Laut einer Studie sollen Wohnimmobilien im Vergleich mit anderen Anlageklassen wie Aktien oder Anleihen langfristig die besten Renditen aufweisen.

Die Studie kommt zu dem Ergebnis, dass zwischen 1870 und 2015 Immobilien mit einer Rendite von 8,7 % jährlich sogar besser abschnitten als Aktien (7,8 %), Anleihen (1,46 %) und Bankeinlagen (0,3 %). Die Studie bezieht Daten aus 16 Industrieländer ein.

Der Herausgeber der Studie, das Mannheimer Emissionshaus Primor Valor meint, dass obwohl die Preise für Wohneigentum in den vergangenen Jahren gestiegen sind, es immer noch gute Investitionschancen geben würde, die Investoren Mietrenditen von rund 4 Prozent oder mehr ermöglichen. Dies sei gerade angesichts der großen Wertstabilität guter Objekte ein herausragender Wert, der Kupons von Anleihen und selbst viele Dividenden leicht in den Schatten stellen würde.
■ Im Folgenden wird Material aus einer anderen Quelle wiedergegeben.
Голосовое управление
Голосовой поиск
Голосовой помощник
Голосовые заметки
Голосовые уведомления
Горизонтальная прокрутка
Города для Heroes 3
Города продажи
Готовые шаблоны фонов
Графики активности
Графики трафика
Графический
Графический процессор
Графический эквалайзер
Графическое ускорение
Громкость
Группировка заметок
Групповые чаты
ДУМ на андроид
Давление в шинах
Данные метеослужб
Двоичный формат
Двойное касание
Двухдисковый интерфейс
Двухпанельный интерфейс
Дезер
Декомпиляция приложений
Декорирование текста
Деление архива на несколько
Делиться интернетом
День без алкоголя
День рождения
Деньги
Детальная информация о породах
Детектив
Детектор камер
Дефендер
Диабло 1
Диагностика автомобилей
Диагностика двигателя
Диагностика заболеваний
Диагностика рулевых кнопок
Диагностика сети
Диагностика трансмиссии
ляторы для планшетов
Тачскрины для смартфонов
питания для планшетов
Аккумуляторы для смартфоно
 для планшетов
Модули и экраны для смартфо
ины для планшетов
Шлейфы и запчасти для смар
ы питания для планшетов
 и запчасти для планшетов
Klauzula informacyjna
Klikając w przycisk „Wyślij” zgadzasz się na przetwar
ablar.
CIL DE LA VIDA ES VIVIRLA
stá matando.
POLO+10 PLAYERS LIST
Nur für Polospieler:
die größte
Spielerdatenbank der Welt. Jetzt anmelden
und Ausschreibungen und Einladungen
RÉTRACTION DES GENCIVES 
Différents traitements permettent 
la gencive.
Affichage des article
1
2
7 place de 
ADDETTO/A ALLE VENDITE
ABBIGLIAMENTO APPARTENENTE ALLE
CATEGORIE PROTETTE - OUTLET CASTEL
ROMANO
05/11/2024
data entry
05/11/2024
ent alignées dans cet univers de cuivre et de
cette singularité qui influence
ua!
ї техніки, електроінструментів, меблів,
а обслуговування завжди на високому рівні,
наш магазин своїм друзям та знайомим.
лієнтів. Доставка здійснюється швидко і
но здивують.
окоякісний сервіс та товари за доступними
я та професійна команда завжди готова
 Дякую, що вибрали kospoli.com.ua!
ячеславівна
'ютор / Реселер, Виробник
Während Anlageklassen wie Aktien oder Anleihen kurzfristigen Zyklen unterworfen sind, entwickeln sich die Preise für Immobilien stetiger. Zwar könne es auch bei Immobilien Rückschläge geben, doch würden diese weniger gravierend ausfallen. Während Aktien heute mit wenigen Klicks veräußert werden können, wechseln Immobilien nicht so schnell den Besitzer. Kurzfristige Wertschwankungen könnten gerade wegen stabiler Mieteinnahmen leicht ausgesessen werden, erklärt Primor Valor.

Obwohl sich Immobilien langfristig bewährt haben, sollten Anleger in der jetzigen Situation nicht unüberlegt investieren und versuchen, Objekte zu identifizieren, die selbst mittelfristig orientierten Anlegern noch solide Renditen einbringen.

Über die Studie:
Die Studie wurde durchgeführt von Moritz Schularick, Ökonomieprofessor der Universität Bonn.